In recent years, sentiment analysis has become an increasingly popular tool in the world of data science. By analyzing the sentiment of customer reviews, businesses can gain valuable insights into how their products or services are perceived by the public. This can be incredibly helpful for identifying areas for improvement.
The use of natural language processing (NLP) techniques, such as those provided by the NLTK library, has made it possible to quickly and easily analyze large amounts of text data. By using these tools, I was able to uncover valuable insights and produce charts to visualize my findings. I hope you enjoy reading about my project as much as I enjoyed conducting it!
The project involved collecting customer feedback data from skytrax.com and using it to gain insights into the experiences of British Airways customers. These insights were then used to make data-driven decisions that could impact the business. In this blog post, I'll share some of my findings and the methods I used to uncover them.
STEP 1. To collect the customer feedback data for my project, I used the Python library Beautiful Soup to scrape 100 reviews per page on 20 paginated webpages. In order to traverse through all 20 pages, I used a while loop, which allowed me to efficiently collect the data from each page and store it in a data frame.
STEP 2. Using Beautiful Soup and a while loop made it possible for me to quickly and easily collect the customer feedback data that I needed for my project. I was then able to use this data to uncover valuable insights and present them in a clear and concise way.
STEP 3. Once I had collected the customer feedback data, the next step was to prepare it for analysis. The data was quite messy and contained a lot of unnecessary information, so I needed to perform some data cleaning in order to make it usable.
STEP 4. One of the key steps in preparing the data was text preprocessing, which involved removing unnecessary characters and words from the text. For example, I removed the checkmark symbol "✅" that appeared before some reviews, as well as the phrase "Trip Verified" that appeared at the beginning of others.
STEP 5. By performing text preprocessing, I was able to clean up the data and make it more usable for my analysis. This was an important step, as it allowed me to focus on the content of the customer reviews rather than being distracted by extraneous information
STEP 6. After I had cleaned up the customer feedback data, the next step was to use the Natural Language Toolkit (NLTK) to perform sentiment analysis on the reviews. In order to do this, I created an instance of the Sentiment Intensity Analyzer from the NLTK.sentiment package. This object was used to analyze the sentiment of each review, and it allowed me to quickly and easily determine the overall sentiment of the data
STEP 7. Once I had calculated the sentiment scores for each review, I added a new column to the data frame named "SENTIMENT" that contained these scores. The scores were calculated using the compound score method, which gives a value between -1 and 1 indicating the overall sentiment of the review.
STEP 8.Once I had calculated the sentiment scores for each review, I created a new column in the data frame that categorized these scores into three different categories: positive, negative, and neutral. If a review had a sentiment score greater than 0, it was classified as positive; if the score was less than 0, it was classified as negative; and if the score was 0, it was classified as neutral.
STEP 9. I then used this data to create a pie chart that displayed the percentages of each sentiment type. The pie chart included labels and colors for each category, and I used the 'autopct' parameter to display the percentages in the chart. This made it easy to see at a glance how the sentiment of the customer feedback data was distributed
STEP 10. In the second part of my analysis, I focused on the key topics and words that were mentioned most frequently in the customer feedback data. To do this, I first downloaded a list of stopwords from the nltk library and used it to filter out common words from the reviews. This allowed me to focus on the more significant words and topics that were mentioned in the data.

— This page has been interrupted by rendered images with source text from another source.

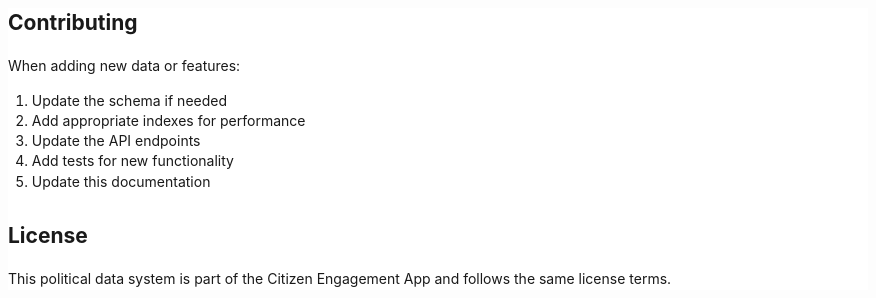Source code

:## Contributing

When adding new data or features:

1. Update the schema if needed
2. Add appropriate indexes for performance
3. Update the API endpoints
4. Add tests for new functionality
5. Update this documentation

## License

This political data system is part of the Citizen Engagement App and follows the same license terms. 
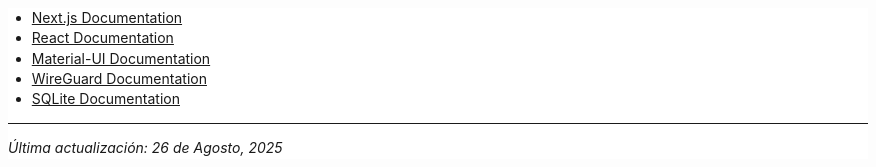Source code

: - [Next.js Documentation](https://nextjs.org/docs)
- [React Documentation](https://react.dev/)
- [Material-UI Documentation](https://mui.com/)
- [WireGuard Documentation](https://www.wireguard.com/quickstart/)
- [SQLite Documentation](https://sqlite.org/docs.html)

---

*Última actualización: 26 de Agosto, 2025*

STEP 11. Next, I created a frequency chart that showed the top 20 key words from the reviews, along with the number of times each word was mentioned. This chart made it easy to see which topics were most commonly discussed by customers, and which words were used most frequently to describe their experiences
STEP 12. The final analysis involved creating a 'wordcloud' for vizualization.The 'wordcloud' library is used to generate a word cloud based on the words used in the reviews. The generated word cloud is then displayed using the matplotlib library. This is a simple way to visualize the most common words used in the set of reviews, which can be useful for understanding the overall sentiment of the reviews.
Through my analysis, I was able to determine the overall sentiment of the customer feedback data, as well as the key topics and words that were mentioned most frequently in the reviews. This information can be incredibly valuable to British Airways, as it provides insight into how customers feel about their experiences with the company and can help identify areas for improvement.
In conclusion, my data science project was a success. By scraping customer feedback data from a third-party source and using the Natural Language Toolkit (nltk) to perform sentiment analysis, I was able to gain valuable insights into the experiences of British Airways customers.
Overall, I'm very happy with the results of my project and I'm excited to see how my findings can be used to make data-driven decisions and improve their operations. I hope you enjoyed reading about my project and that you learned something new along the way!